Drew has the go ahead from the guy who is basically running the show (Triple H), and that means he's ready to take the next step, and that is to win MITB. If he wins it, he might use it quickly to start a quick feud with Edge after he wins the belt at WM. That could make for a decent showing.


----------



## Gin (Apr 11, 2008)

Quite a good show. Good Bye, ECW and Hello, NXT.


----------



## Moonlight_drive (Oct 8, 2008)

Pyro™;8058424 said:


> Triple H won't stop Drew's push like Orton did to Kofi. The only way Drew won't win is if he's injured.


you don't know that. But I can see Drew winning MITB.

And nice spear from Tiffany, she looked good (way better than Rosa). McIntyre is one lucky dude


----------



## Vovi (Sep 23, 2008)

Russian Standard FTW., fuunny and enjoyable show. I will miss this show.

@few ups
Lol Kofi push stoped but he still in EC match, what an punishment .


----------



## Evo (May 12, 2003)

Pyro™ said:


> Honestly, Drew is winning. It could NOT be more clear, the WWE has laid it out front and center.


First of all, although this has nothing to do with what I just quoted, you believe the dirt sheets WAY too much. My goodness, you'll use any bait they give you as long as it supports an argument.

And honestly, McIntyre isn't doing much on SmackDown!. He's doing about as much as Kingston is doing right now, except with a title. Then again that doesn't really work, since Kingston is actually in a main event match and McIntyre is fighting... Kane? Also, interesting that you said he won't have the IC Title come MITB time, because he's facing Kane. I thought you said he was "unstoppable"?

I'm going to LOL incredibly hard if McIntyre doesn't even qualify for the match.

Momentum-wise, the top candidate right now is Christian. THAT is incredibly clear. Coming in second would be Kingston. After that, there's the slight-yet-not-believable possibility of Morrison, and pretty much no one else has a chance unless they go with a shock victory, which I don't see happening.


----------



## Sheik (Sep 25, 2006)

Jerichos twitter:



> Goodbye WWECW. But as those of us who were there know, ECW really died in 99.


----------



## Morrison Follower (May 5, 2009)

Good show IMO. 

I'm a huge Miz mark, but his face annoys me and he spends most of his matches getting his ass kicked. :side:

Christian/Zeke was good for the time it got and I'm not surprised Zeke ended up winning, let alone being the last known ECW champ in history. Have to say though, reading a report like that of how Vince shot down the idea of giving that credential to Christian is making me wonder where his future stands now that ECW is gone. Then again, Christian doesn't need that under his belt and they're obviously high on Zeke and want him looking strong heading to Smackdown.


----------



## Dark Kent (Feb 18, 2008)

Vovi said:


> Russian Standard FTW., fuunny and enjoyable show. I will miss this show.
> 
> @few ups
> *Lol Kofi push stoped but he still in EC match, what an punishment* .

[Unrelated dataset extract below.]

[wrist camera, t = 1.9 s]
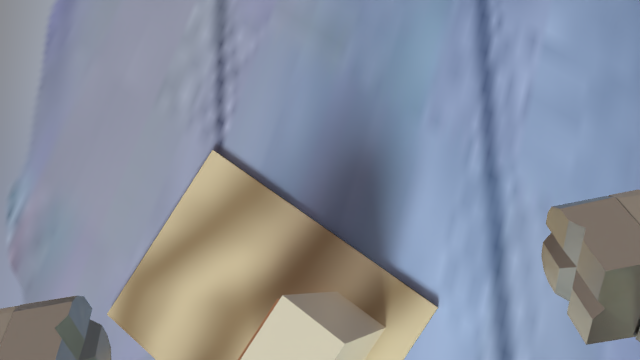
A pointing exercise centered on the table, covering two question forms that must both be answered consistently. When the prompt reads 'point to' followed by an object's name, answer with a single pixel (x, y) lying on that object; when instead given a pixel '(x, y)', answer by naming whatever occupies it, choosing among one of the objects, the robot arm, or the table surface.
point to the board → (250, 273)
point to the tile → (314, 330)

Well who else is gonna be in there? He's basically a filler. And how many matches has he won since his push was stopped? None. If you actually think he's gonna be much of a factor in there then you're sadly mistaken. Everyone else won their matches cleanly and he was the only one to get in on a fluke win.


----------



## Kratosx23 (Nov 1, 2004)

EvoLution™ said:


> First of all, although this has nothing to do with what I just quoted, you believe the dirt sheets WAY too much. My goodness, you'll use any bait they give you as long as it supports an argument.


I believe the dirt sheets when the evidence for them being right is overwhelming. 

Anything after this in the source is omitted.